Segundo Jean-François Bayart (1993), o poder em África organiza-se através de uma “política do ventre”, onde os recursos e as nomeações são distribuídos para garantir fidelidade, e não participação real. Nas Lundas e no Moxico, observa-se uma prática política baseada em nomeações de quadros sem representatividade comunitária, resultando numa governação desconectada dos problemas reais da população.

Juventude, Cultura Política e Exclusão

A juventude das margens, apesar de ser maioria populacional, continua fora dos processos formais de decisão. O sistema partidário angolano não tem sido capaz de criar canais efectivos de escuta e empoderamento da juventude. A exclusão tem gerado apatia política, desconfiança e, em alguns casos, radicalização discursiva contra o Estado.

Como alerta Paulo Freire (1970), “quando a educação não é libertadora, o sonho do oprimido é tornar-se opressor”. A juventude das Lundas e do Moxico vive um dilema: ou adere passivamente ao sistema vigente ou rejeita-o completamente, ficando vulnerável à manipulação ou ao isolamento.

O Desafio do Reconhecimento e da Descentralização Real

A crise de representação do Leste angolano é, em última instância, uma crise do modelo de Estado. A centralização, a dependência do petróleo e dos diamantes, a militarização do território e a ausência de uma política de desenvolvimento regional sustentada têm alimentado um ciclo vicioso de exclusão.

É necessário repensar Angola a partir das suas margens. Como defende Arend Lijphart (1999), sistemas democráticos sustentáveis em contextos multiculturais requerem partilha de poder, federalismo funcional e representação proporcional. A inclusão real das Lundas e do Moxico implica:

Reformar o sistema de partidos para permitir a emergência de lideranças locais autênticas;

Garantir o retorno dos recursos naturais ao território sob a forma de serviços sociais e infra-estrutura;

Apostar numa política pública de valorização das línguas e culturas locais;

Promover uma descentralização efectiva com orçamentos próprios e participação cidadã real.

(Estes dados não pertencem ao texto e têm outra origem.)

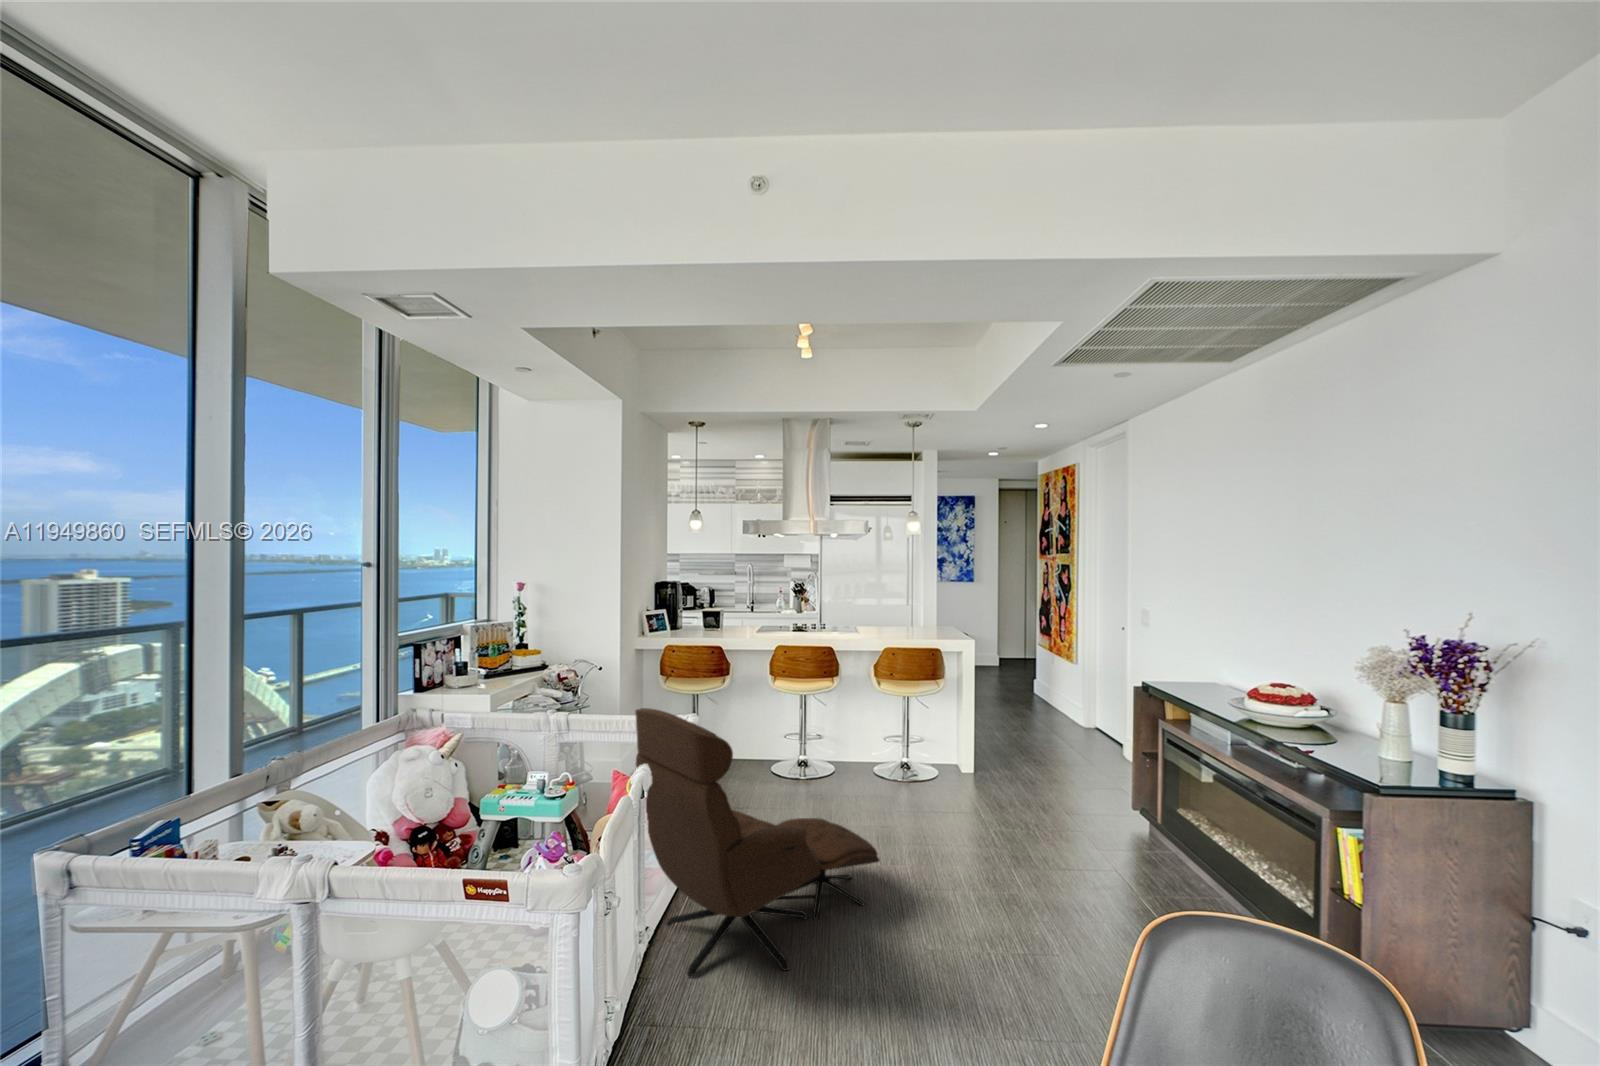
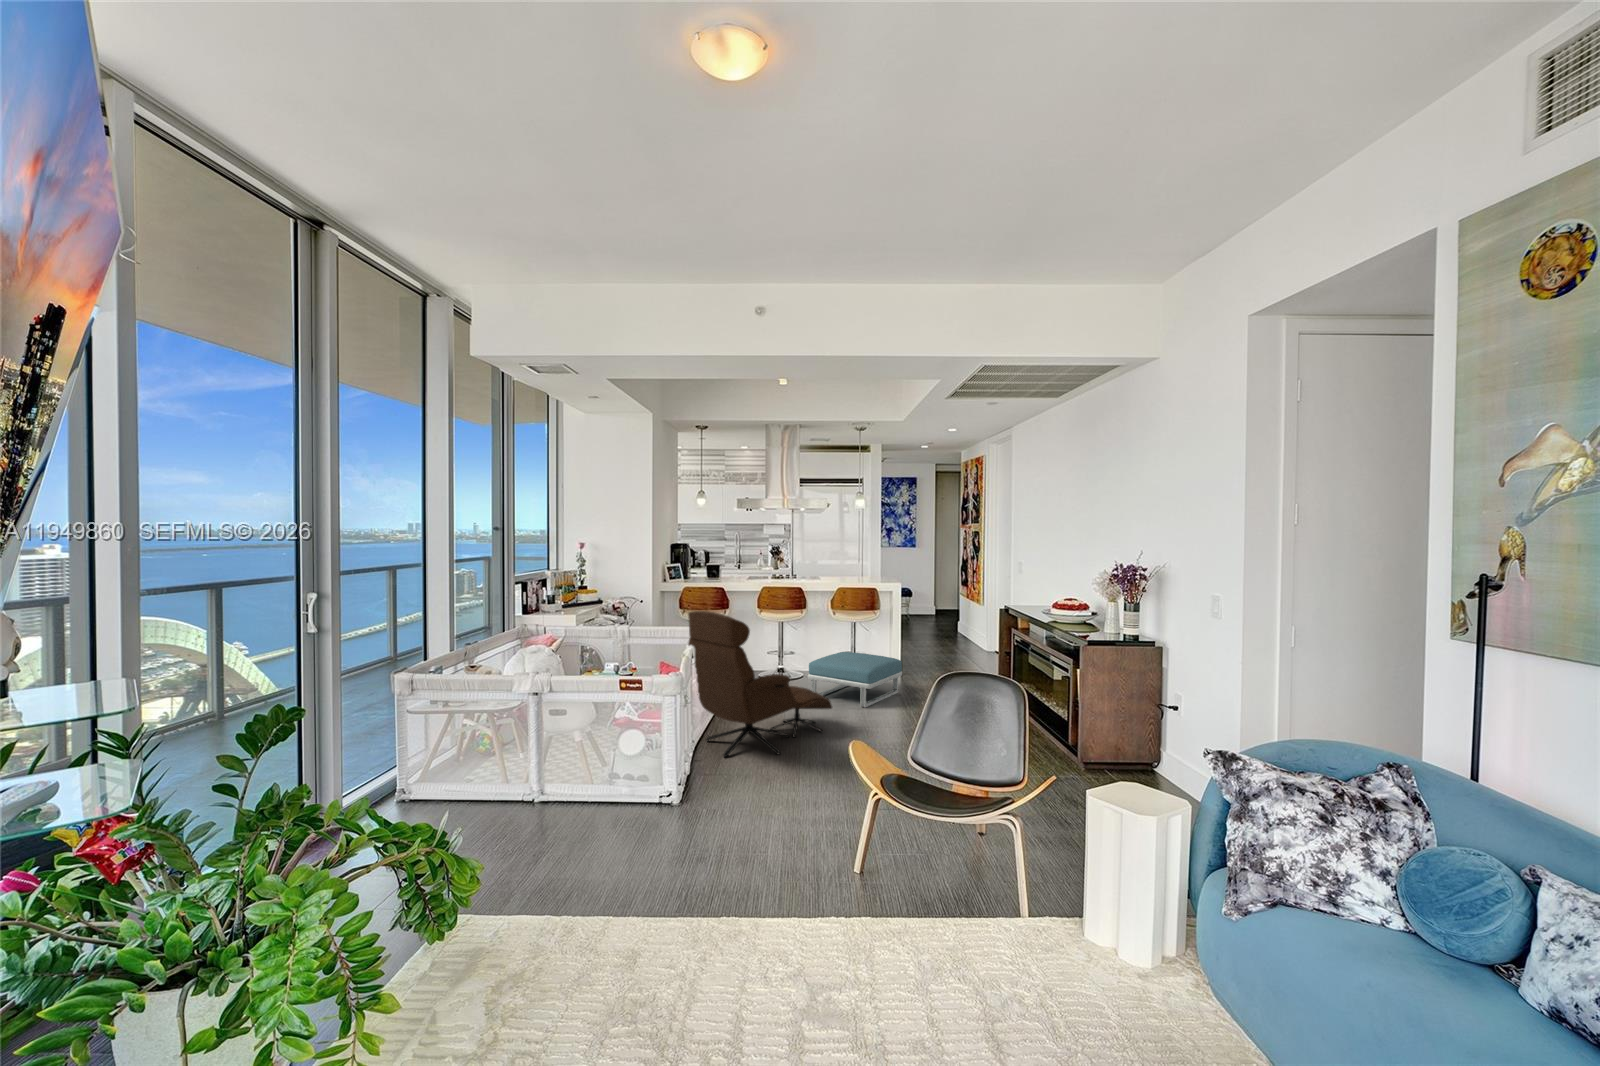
footstool: none [840,741,981,843] -> present [808,652,902,708]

Conclusão: Angola Só Será Uma Quando as Suas Margens Forem Centro

A unidade nacional não pode ser construída sobre o silenciamento de identidades. A narrativa da paz e da reconstrução pós-guerra deve ser complementada por uma narrativa de justiça, inclusão e reconhecimento. O MPLA, enquanto partido governante, tem a responsabilidade histórica de reconciliar-se com as províncias do Leste não apenas com promessas, mas com mudança estrutural.

A democratização da representação, a justiça distributiva e o respeito pela diversidade cultural são pilares de um novo contrato social. A crise de representação nas Lundas e no Moxico é um apelo à consciência nacional: uma Angola verdadeiramente unida não se pode dar ao luxo de ignorar o seu Leste.